W ten sposób pokazujemy złość.



O dialogach wewnętrznych nie napiszę wiele, ponieważ sama korzystam z innej metody zapisu.
Wedle "Rad dla piszących", dialogi wewnętrzne zazwyczaj pisane są w pierwszej osobie. Mogą tak wyglądać całe teksty, lub tylko kawałki.
Nie używa się myślników do ich wyodrębnienia, ale kursywy.

Cytat:
Wszedł do pokoju i zatrzasnął za sobą drzwi. Dlaczego musiałem się w to wpakować?
Osobiście uważam ten sposób za nieczytelny i preferuję myślniki i zapisywanie niczym zwykłych dialogów, tyle że bez myślnika na początku akapitu.

Cytat:
Kiepski dzień – pomyślała. Przerzuciła pomarańczę z ręki do ręki i przyjrzała się skórce. – Dlaczego to mnie spotyka?
Uważam to za bardziej przejrzyste i czytelne, jednak zaznaczam, że jest to tylko i wyłącznie moja opinia.
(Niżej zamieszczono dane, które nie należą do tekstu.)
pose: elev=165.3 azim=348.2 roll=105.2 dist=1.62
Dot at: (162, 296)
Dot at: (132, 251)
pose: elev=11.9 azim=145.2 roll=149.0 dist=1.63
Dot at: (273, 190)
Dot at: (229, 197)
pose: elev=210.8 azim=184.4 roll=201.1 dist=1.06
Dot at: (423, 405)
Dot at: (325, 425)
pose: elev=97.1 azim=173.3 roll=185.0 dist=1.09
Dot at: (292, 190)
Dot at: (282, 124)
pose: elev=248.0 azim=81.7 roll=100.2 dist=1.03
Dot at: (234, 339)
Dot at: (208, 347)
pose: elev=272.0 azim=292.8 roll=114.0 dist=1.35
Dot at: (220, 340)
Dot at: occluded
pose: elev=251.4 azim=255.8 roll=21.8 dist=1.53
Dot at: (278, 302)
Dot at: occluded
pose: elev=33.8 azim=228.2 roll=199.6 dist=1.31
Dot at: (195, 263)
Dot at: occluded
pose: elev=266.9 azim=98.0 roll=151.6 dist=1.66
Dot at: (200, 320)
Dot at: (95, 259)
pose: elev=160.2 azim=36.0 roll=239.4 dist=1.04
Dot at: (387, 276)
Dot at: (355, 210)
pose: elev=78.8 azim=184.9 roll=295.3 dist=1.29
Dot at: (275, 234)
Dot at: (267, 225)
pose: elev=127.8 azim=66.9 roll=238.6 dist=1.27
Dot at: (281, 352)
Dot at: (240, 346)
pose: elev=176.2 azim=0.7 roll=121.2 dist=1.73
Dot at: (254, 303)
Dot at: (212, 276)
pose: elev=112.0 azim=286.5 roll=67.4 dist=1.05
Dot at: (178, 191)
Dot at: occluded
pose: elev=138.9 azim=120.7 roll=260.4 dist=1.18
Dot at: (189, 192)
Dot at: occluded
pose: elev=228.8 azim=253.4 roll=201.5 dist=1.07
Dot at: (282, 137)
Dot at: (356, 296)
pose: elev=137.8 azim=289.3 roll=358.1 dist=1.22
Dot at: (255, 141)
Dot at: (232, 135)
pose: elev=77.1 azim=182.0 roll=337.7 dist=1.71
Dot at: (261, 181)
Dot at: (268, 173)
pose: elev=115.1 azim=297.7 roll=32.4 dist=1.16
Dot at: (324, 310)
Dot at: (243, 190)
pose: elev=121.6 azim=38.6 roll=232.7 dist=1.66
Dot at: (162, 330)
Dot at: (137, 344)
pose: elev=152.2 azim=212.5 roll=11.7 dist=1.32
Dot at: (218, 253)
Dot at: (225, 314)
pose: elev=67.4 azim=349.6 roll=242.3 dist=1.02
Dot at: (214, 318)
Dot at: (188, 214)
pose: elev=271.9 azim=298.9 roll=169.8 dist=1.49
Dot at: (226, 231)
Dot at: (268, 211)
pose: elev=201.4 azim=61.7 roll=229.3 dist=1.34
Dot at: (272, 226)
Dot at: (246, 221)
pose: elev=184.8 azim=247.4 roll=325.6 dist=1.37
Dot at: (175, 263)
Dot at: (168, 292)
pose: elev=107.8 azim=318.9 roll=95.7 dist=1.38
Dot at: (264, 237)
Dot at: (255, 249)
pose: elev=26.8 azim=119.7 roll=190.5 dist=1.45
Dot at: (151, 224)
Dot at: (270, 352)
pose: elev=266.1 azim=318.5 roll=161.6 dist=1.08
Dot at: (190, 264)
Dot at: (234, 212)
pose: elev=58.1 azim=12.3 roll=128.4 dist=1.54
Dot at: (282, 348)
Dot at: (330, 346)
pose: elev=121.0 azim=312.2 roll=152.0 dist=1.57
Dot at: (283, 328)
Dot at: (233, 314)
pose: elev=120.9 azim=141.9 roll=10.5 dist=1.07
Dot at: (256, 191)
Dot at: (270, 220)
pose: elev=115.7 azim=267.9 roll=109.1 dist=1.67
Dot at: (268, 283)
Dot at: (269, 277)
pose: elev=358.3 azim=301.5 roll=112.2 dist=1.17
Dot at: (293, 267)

Nie jestem polonistką, czy korektorem z zawodu, więc mogę się mylić, dlatego zachęcam do korzystania z metody z "Rad dla piszących".
 
__________________
"Większość niedoświadczonych pisarzy Opowiada zamiast Pokazywać, ponieważ jest to łatwiejsze i szybsze. Trenowanie się w Pokazywaniu jest trudne i zajmuje dużo czasu."